Court Opinion

ID: 6233615
Source: CourtListenerOpinion
Date Created: 2022-02-17 20:27:30.668558+00
Date Added: 2024-06-11T08:57:57.899174
License: Public Domain

The opinion of the court was delivered,
by Thompson, C. J.
It has always been a matter of difficulty to determine judicially, the precise point at which pecuniary accountability for the consequences of wrongful or injurious acts, is to cease. No rule has been sufficiently defined and general as to control in all cases. Yet there is a principle applicable to most cases of injury which amounts to a limitation. It is embodied in the common law maxim, causa próxima non remota spectatur— the immediate and' not the remote cause is to be considered. Pars, on Cont., Vol. III., p. 198, illustrates the rule aptly by the supposititious case of debtor and creditor, as follows: “ A creditor’s debtor has failed to meet his engagements to pay him a sum of money, by reason of which, the creditor has failed to meet his engagement, and the latter is thrown into bankruptcy and ruined. The result is plainly traceable to the failure of the former to pay as he agreed. Yet the law only requires him to pay his debt with interest. He is not held for consequences which he had no direct hand in producing and no reason to expect. The immediate cause of the creditor’s bankruptcy, was his failure to pay his own debt. The cause of that cause was the failure of the debtor to pay him, but this was a remote cause, being thrown back by the interposition of the proximate cause, the non-payment by the creditor of his own debt.” This, I regard, as a fair illustration of what is meant in the maxim, by the words upróxima” and remota.” See also notes, same volume, p. 180.
In Harrison v. Berkley, 1 Strobh. (S. C. Rep.) 548, Wardlaw, J., indulges in some reflections on this point worth referring to in *365this connection. “Every incident,” says he, “will, when carefully-examined, be found to be the result of combined causes; to be itself one of various causes, which produces other events. Accident or design may disturb the ordinary action of causes. It is easy to imagine some acts of trivial misconduct or slight negligence, which shall do no direct harm, but sets in motion some second agent that shall move a third, and so on until the most disastrous consequences shall ensue. The first wrongdoer, unfortunate, rather than seriously blameable, cannot be made answerable for all these consequences.”
i It is certain, that in almost every considerable disaster the result of human agency and dereliction of duty, a train of consequences generally ensue, and so ramify, as more or less to affect the whole community.

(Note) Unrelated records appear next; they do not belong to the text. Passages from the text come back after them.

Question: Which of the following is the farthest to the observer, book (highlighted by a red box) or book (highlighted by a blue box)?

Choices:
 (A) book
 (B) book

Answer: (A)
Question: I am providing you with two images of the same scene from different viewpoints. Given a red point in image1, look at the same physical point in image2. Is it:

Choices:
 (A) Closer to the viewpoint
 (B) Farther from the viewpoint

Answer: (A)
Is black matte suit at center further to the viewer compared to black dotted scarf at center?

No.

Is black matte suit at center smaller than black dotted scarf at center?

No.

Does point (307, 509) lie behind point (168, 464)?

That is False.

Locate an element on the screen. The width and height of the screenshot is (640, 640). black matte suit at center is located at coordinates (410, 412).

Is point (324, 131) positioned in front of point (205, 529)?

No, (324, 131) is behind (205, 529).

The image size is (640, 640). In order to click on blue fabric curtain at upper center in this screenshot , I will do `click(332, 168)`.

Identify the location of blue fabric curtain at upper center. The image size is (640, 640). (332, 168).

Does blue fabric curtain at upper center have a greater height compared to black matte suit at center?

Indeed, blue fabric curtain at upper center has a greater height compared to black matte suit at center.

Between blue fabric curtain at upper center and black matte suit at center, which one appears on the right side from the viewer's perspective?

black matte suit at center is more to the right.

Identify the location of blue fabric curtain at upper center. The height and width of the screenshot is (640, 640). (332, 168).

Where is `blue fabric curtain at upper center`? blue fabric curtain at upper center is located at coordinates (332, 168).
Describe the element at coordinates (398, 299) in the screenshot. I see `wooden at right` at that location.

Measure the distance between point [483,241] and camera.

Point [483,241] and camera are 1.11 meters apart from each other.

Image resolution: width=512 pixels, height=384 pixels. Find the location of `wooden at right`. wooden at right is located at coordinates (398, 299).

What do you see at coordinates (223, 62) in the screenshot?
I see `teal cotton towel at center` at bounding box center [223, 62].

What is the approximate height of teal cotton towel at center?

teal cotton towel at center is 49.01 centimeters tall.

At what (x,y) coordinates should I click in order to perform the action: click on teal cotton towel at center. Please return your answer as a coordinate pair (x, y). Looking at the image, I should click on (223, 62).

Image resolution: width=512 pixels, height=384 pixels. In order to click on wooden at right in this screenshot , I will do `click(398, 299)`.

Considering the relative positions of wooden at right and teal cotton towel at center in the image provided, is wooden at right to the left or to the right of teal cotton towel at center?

Indemnity cannot reach all these results, although parties suffer who are innocent of blame. This is one of the vicissitudes of organized society. Every one in it takes the risk of these vicissitudes. - Wilfulness itself cannot be reached by the civil arm of the law for all the consequences of consequences, and some sufferers, necessarily remain without compensation. The case of Scott v. Shepherd, 2 Wm. Blac. R. 893, the case of the squib, is sometimes cited as extending the principle of the maxim, but it is not so. The doctrine of proximate and remote causes was really not discussed in that case. One threw a squib in a market-place amongst the crowd. It fell on the stall of one who immediately cast it off to prevent it exploding there, and it struck a third person and exploded, putting out his eye. The question was, whether the defendant could be made answerable in the form of action adopted, which was trespass. De Grey, C. J., held, that the first thrower, the defendant, was answerable, for that in fact the squib did the injury by the first impulse. In this way the action of trespass was sustained. It is no authority against the principle suggested. There must be a limit somewhere. Greenl. in Vol. II., § 256, touches the question thus: “ the damages to be recovered must be the natural and proximate consequence of the act complained of.” This is undoubtedly the rule. . The difficulty is in distinguishing what is proximate and what remote. I regard the illustration from Parsons already given, although the wrong supposed arises ex contractu, as clear as any that can be suggested.
It is an occurrence undoubtedly frequent, that by the careless use of matches, houses are set on fire. One adjoining is fired by the first, a third is by the second, and so on, it might be, for the length of a square or more. It is not in our experience that the first owner is liable to answer for all these consequences, and there is a good reason for it. The second and third houses, in the case supposed, were not burned by the direct action of the match, and who knows how many agencies might have contributed to produce the result. Therefore, it would be illogical to hold the match *366chargeable as the cause of what it did not do, and might not have done. The text books, and I think, the authorities agree, that such circumstances define the word “ remota” removed, and not the immediate cause. This is.also Webster’s third definition of the word “remote.” The question which gives force to the objection that the second or third result of the first cause is remote, is put by Parsons, Yol. II., 180, “ did the cause alleged produce its effects without another cause intervening, or was it made to operate only through or by means of this intervening cause?” There might possibly be cases in which the causes of disaster, although seemingly removed from the original cause, are still incapable of distinct separation from it, and the rule suggested might be inapplicable ; but of these when they occur. The maxim, however, is not to be controlled by time or distance, but by the succession of events.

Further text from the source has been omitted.